What you will do -
The listing that follows must be retyped exactly, without its pictures.

Collected material -
★ ★ ★ ★ ★

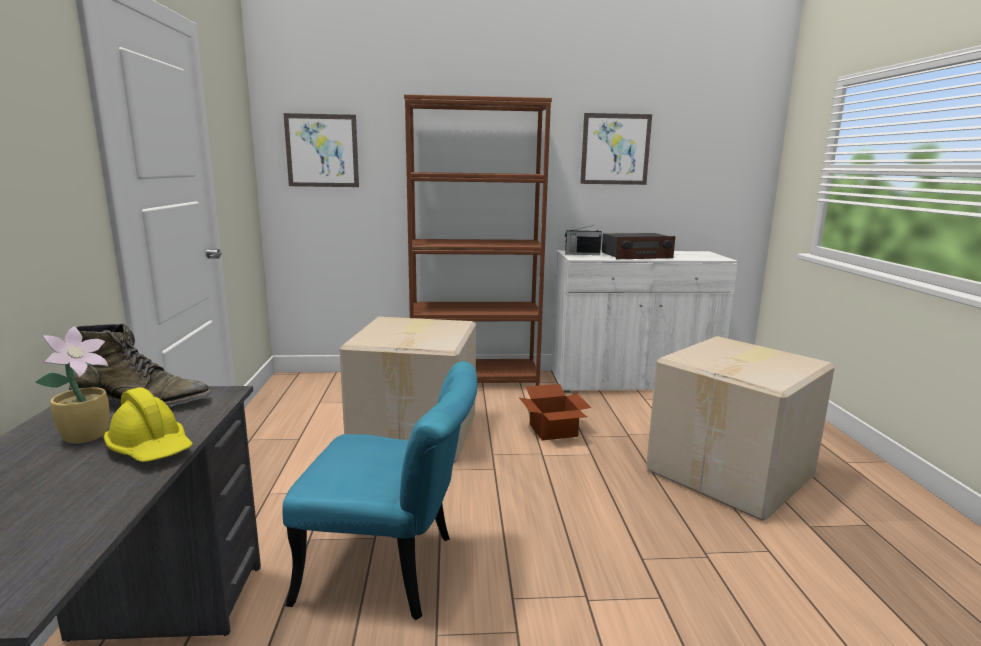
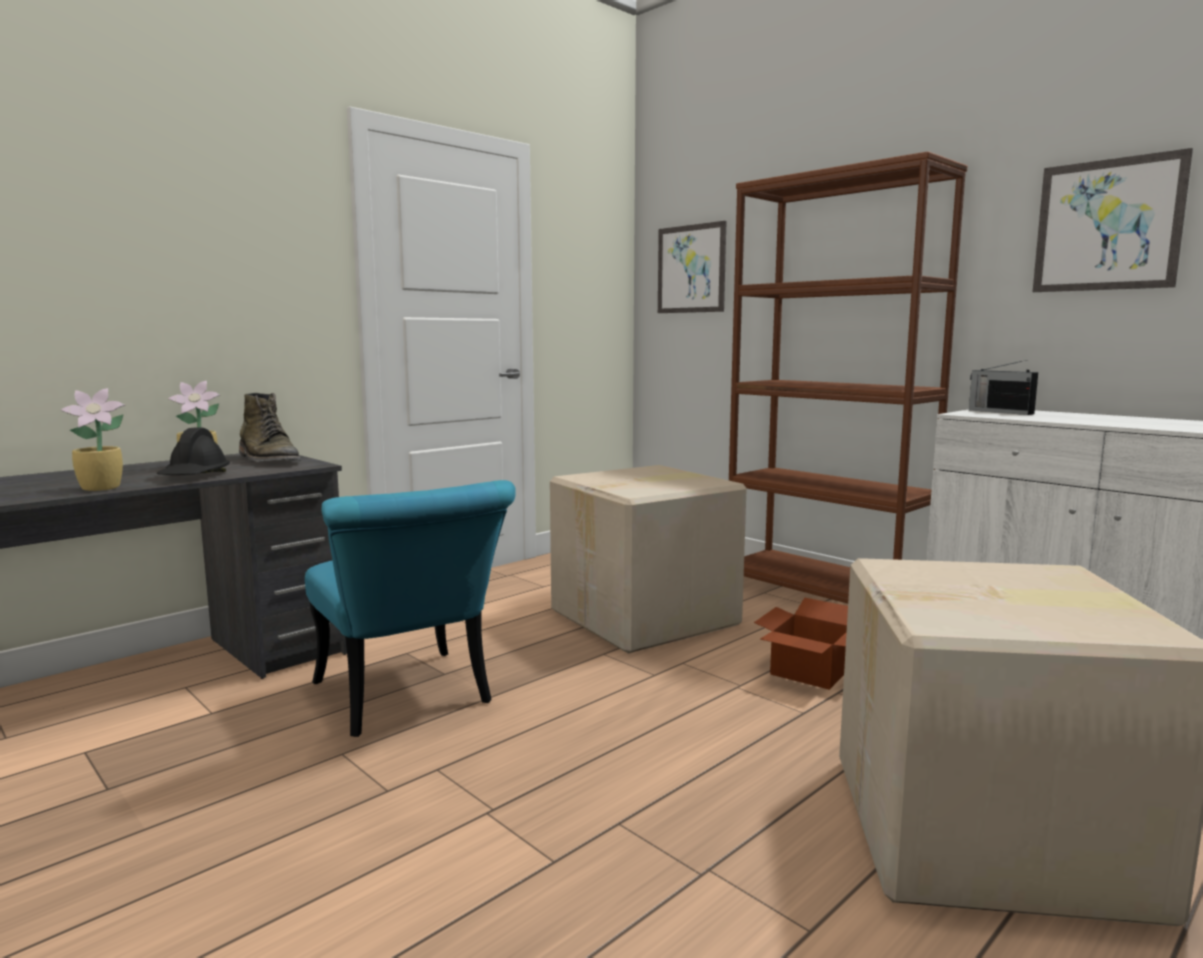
camera: 50 degrees right, 5 degrees down
(103, 506) = (103, 488): none -> potted plant
(151, 448) = (195, 476): yellow hard hat -> black hard hat
(636, 255) = (1100, 420): radio -> none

★ ★ ★ ★ ★

Task output -
camera: 50 degrees right, 5 degrees down
(103, 506) = (103, 488): none -> potted plant
(151, 448) = (195, 476): yellow hard hat -> black hard hat
(636, 255) = (1100, 420): radio -> none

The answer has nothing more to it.